Air France-KLM s’est résolu à mandater deux cabinets pour trouver l’oiseau rare qui acceptera de reprendre les manettes d’un groupe en proie à des fortes turbulences sociales. Une mission d’autant plus complexe que chez Ryanair ou chez Lufthansa, les PDG sont bien mieux payés.
Urgent: grande entreprise franco-néerlandaise de transport recherche PDG. Date de prise de fonction: septembre 2018. Rémunération: 50.000 euros par mois plus variable pouvant atteindre 510.000 euros par an. Si vous êtes intéressés, envoyez votre CV aux deux cabinets de chasseurs de tête mandatés par la société pour remplacer Jean-Marc Janaillac contraint de démissionner en mai dernier après le référendum perdu au sein de la compagnie.
Sauf que si sur le papier le poste peut sembler alléchant, ça ne semble pas se bousculer au portillon. Après un premier cabinet de chasse de tête mandaté par le conseil d’administration Egon Zehnder, c’est le cabinet américain Heidrick & Struggles qui vient d’être missionné pour trouver la perle rare d’ici fin août pour une entrée en fonction à la rentrée scolaire.

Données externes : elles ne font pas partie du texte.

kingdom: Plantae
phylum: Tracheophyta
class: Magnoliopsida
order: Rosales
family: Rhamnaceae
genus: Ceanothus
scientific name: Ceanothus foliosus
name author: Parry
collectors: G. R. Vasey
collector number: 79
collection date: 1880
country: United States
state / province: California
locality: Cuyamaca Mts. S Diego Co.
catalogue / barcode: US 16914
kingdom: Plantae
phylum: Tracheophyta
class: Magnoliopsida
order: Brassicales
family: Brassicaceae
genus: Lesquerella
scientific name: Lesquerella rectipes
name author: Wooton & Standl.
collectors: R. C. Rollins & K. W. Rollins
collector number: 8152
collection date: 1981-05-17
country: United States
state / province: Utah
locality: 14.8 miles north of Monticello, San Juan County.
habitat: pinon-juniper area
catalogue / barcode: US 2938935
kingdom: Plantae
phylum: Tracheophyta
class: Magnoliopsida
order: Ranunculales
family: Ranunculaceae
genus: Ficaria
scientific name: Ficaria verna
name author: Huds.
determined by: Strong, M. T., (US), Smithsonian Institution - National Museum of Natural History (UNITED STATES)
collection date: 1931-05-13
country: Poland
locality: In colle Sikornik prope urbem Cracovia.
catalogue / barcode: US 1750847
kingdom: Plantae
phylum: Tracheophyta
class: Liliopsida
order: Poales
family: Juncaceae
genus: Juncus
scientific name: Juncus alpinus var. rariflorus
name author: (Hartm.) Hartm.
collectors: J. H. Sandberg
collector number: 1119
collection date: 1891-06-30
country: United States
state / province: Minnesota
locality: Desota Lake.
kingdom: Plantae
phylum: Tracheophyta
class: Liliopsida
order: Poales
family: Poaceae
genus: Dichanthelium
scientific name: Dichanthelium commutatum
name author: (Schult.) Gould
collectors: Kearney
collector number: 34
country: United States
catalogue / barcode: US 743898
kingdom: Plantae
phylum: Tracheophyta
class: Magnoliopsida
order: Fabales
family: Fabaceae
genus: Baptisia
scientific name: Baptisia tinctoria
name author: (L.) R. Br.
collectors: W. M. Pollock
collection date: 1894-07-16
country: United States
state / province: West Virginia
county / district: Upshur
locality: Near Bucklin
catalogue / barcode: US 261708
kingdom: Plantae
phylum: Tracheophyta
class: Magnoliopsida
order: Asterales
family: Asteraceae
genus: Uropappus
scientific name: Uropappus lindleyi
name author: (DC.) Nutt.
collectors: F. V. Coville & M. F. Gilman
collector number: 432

Les syndicats promettent un été houleux
La tâche s’avère donc ardue. Déjà parce que trouver un PDG en si peu de temps sans y avoir été préparé n’est pas facile. Surtout en ce moment où le marché du recrutement est tendu. “Le métier de dirigeant est devenu de plus en plus difficile et de plus en plus exigeant, expliquait en novembre dernier dans Les Echos Raymond Bassoulet, le patron du cabinet Egon Zehnder en France. Il faut des profils capables de développer les capacités à intégrer les évolutions économiques et les changements de business models, venant notamment du numérique.”
A cela s’ajoute le contexte particulier d’Air France. La société sort de plusieurs mois de grève dont le coût financier est estimé à 300 millions d’euros. Et si le mouvement social a momentanément pris fin avec la démission de l’ancien PDG, les syndicats promettent déjà un été houleux. Car aucune solution n’a toujours été trouvée concernant le conflit sur les hausses de salaires.
Le futur PDG est donc prévenu. Il est attendu au tournant par les syndicats. Et s’il compte demander un délai de quelques mois pour se familiariser avec l’entreprise, il risque d’essuyer un refus de la part du syndicat des pilotes et une grève pour “fêter” son arrivée. “Cela ne va pas se passer comme ça, assure ainsi à l’AFP Philippe Evain, l’intransigeant patron du SNPL, le principal syndicat de pilotes qui reproche à Anne-Marie Couderc, présidente par intérim de ne pas reprendre les négociations sur les revendications salariales.
Ses homologues allemands et anglais gagnent 4 fois plus
A défaut d’arriver aux commandes d’une entreprise à l’abri des turbulences, le futur PDG peut-il au moins compter sur une rémunération attractive? S’il a déjà piloté avec succès des groupes privés de taille comparable, il risque d’être déçu. Sur l’année 2017, Jean-Marc Janaillac a touché 1,1 million d’euros selon le document de référence déposé à l’AMF. 600.000 euros en rémunération fixe et 510.000 euros en variable, soit 91.600 euros par mois sur l’année. Dans le secteur du transport aérien et à ce niveau de responsabilité, cette rémunération est loin d’être attractive. A titre de comparaison, en 2017, Michael O’Leary, le patron de Ryanair a touché 2 millions d’euros (plus 1,25 million d’euros de dividendes du fait de sa participation au capital de l’entreprise), soit près du double de celui d’Air France.
Et parmi les groupes aériens jouant dans la même catégorie qu’Air France-KLM, Lufthansa se montre encore plus généreux avec son patron Carsten Spohr a touché 4,193 millions d’euros en 2017 (dont 1,38 million de part variable) selon le rapport annuel de la compagnie. Mais c’est outre-Manche que les patrons de compagnies aériennes sont les mieux payés puisque Willie Walsh, le patron d’IAG (British Airways, Iberia…) a perçu lui 4,53 millions d’euros l’année dernière dont 974.000 euros de fixe. Chez IAG, même le directeur financier touche plus que le PDG d’Air France puisque ce dernier a gagné 2,2 millions d’euros en 2017, peut-on lire dans le rapport annuel de la compagnie.
Voilà pourquoi attirer chez Air France-KLM un cadre dirigeant qui a de l’expérience chez Air France relève de la gageure. D’autant qu’à l’international, l’épisode très médiatisé de la chemise arraché de l’ancien directeur financier est encore dans toutes les mémoires.